Secondo Santi Correnti, che pure rigetta le origini del termine dall'arabo, sarebbe un termine piuttosto recente, forse derivato dal dialetto toscano, trovando un riscontro nella parola maffia. Di simile avviso Pasquale Natella che ricorda come a Vicenza e Trento si usasse il vocabolo maffìa per indicare la superbia e la pulizia glottologica (...) va subito applicata in Venezia ove a centinaia di persone deve essere impedito di pronunciare S. Maffìa (...).

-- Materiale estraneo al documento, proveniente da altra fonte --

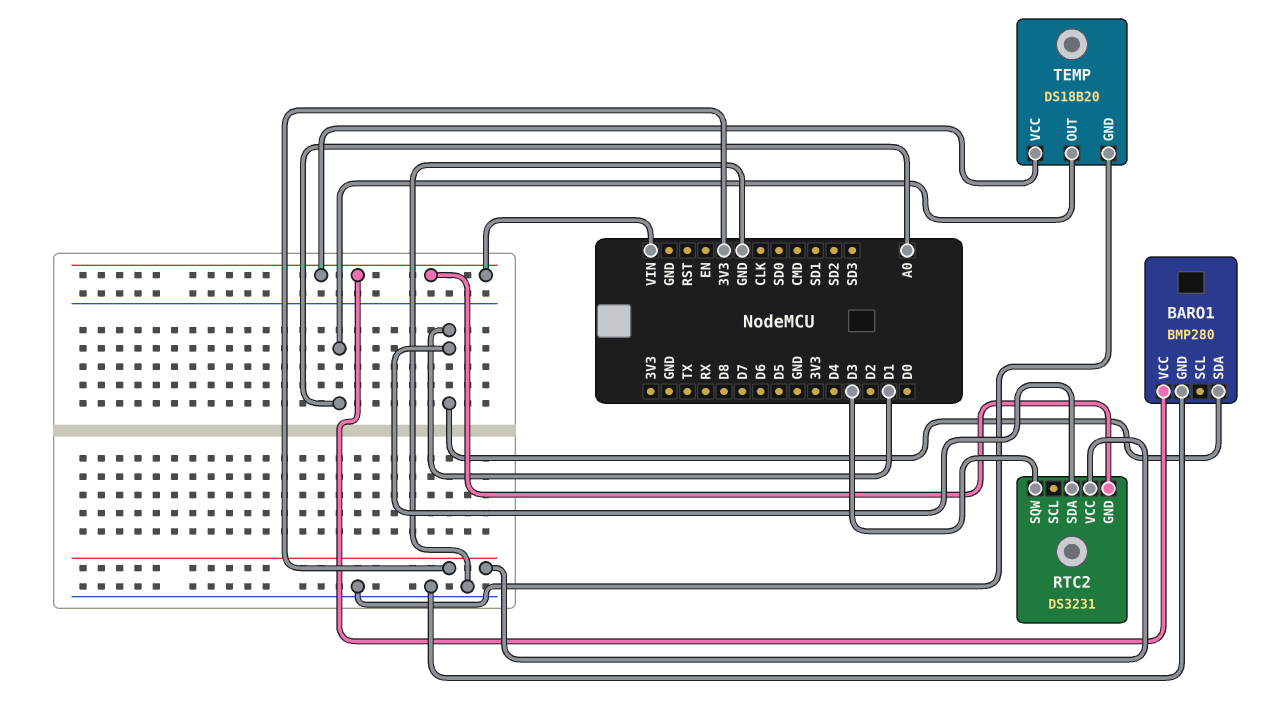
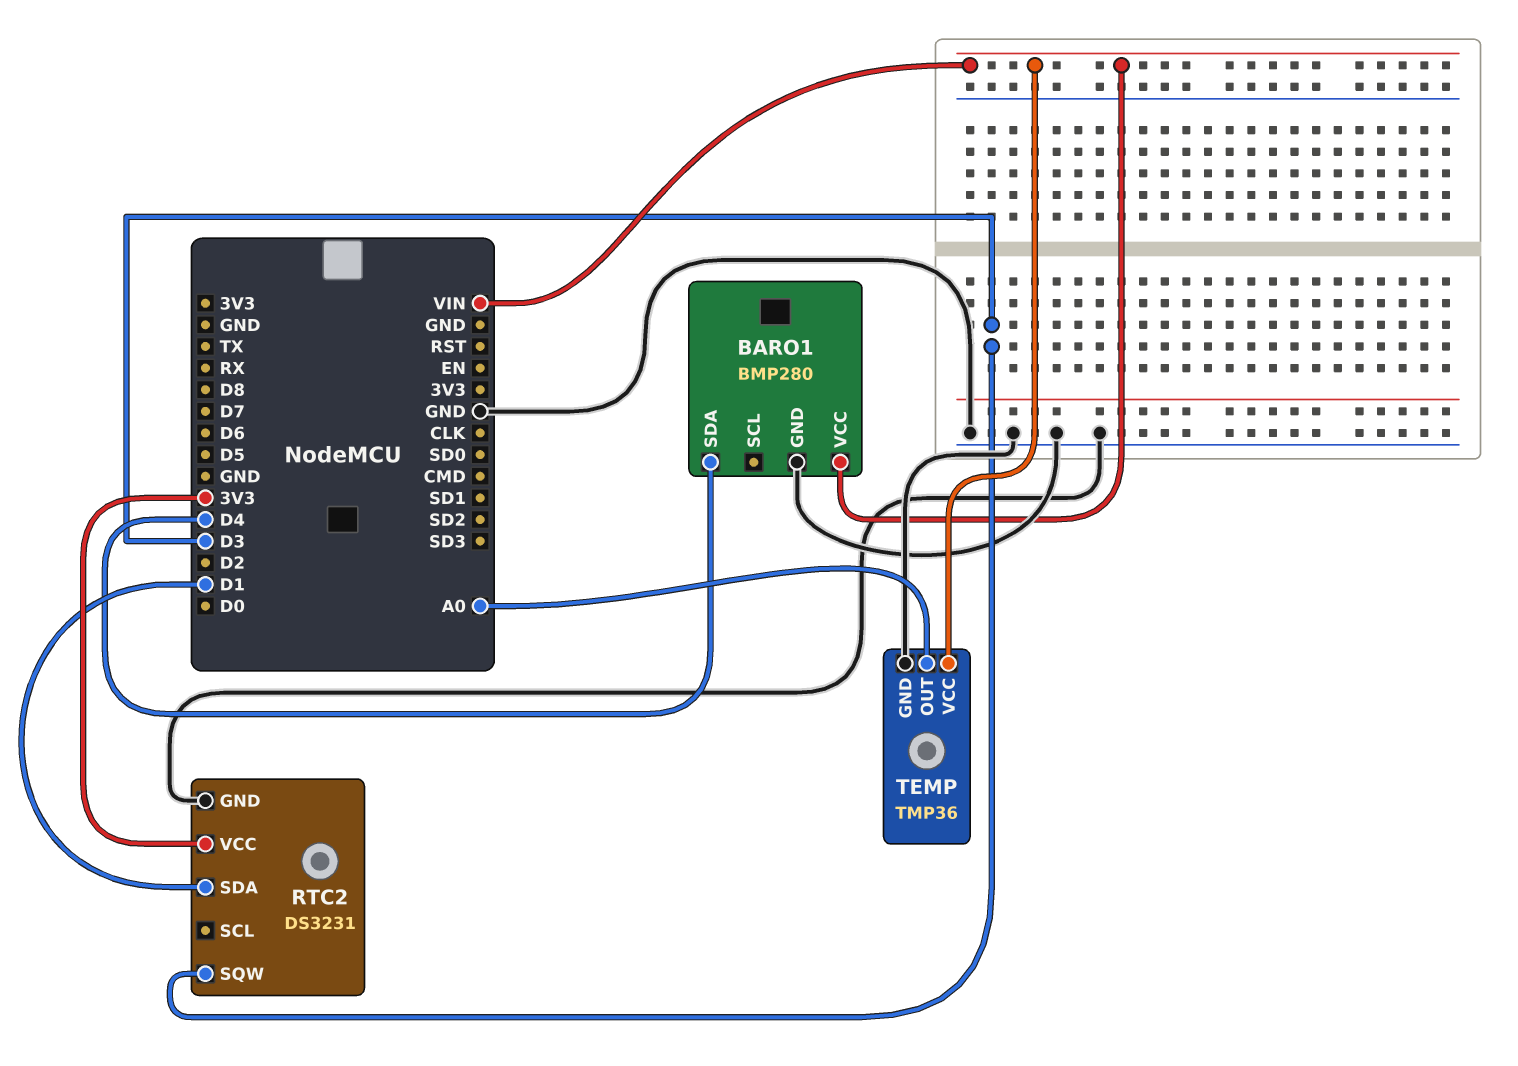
BARO1 pin SDA: D1 -> D4
RTC2 pin GND: VIN -> GND
TEMP: DS18B20 -> TMP36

La diceria copriva, si vede, l’intera penisola e nessuno poteva salvarsi; in tutte le caserme ottocentesche maffìa equivaleva a pavoneggiarsi e copriva il colloquio quotidiano così in Toscana come in Calabria, dove i delinquenti portavano i capelli alla mafiosa.

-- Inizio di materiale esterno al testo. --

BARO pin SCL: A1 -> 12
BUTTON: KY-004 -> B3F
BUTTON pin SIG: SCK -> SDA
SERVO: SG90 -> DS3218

Sul piano storico e antropologico va comunque osservato che in origine al fenomeno, attecchito sul territorio siciliano, veniva assegnato proprio questo termine esteso poi alle potenti organizzazioni associative a livello mondiale. Rimane comunque il fatto che nell'uso comune il termine mafia è ormai diffuso su larga scala. Per antonomasia e senza qualificazioni si riferisce tuttavia all'organizzazione che ha avuto origine nell'isola come insieme di piccole associazioni sviluppate in ambito agreste. Tali aggregazioni rette dalla legge dell'omertà e del silenzio consolidarono un'immensa potenza in Sicilia e riemersero dopo la seconda guerra mondiale.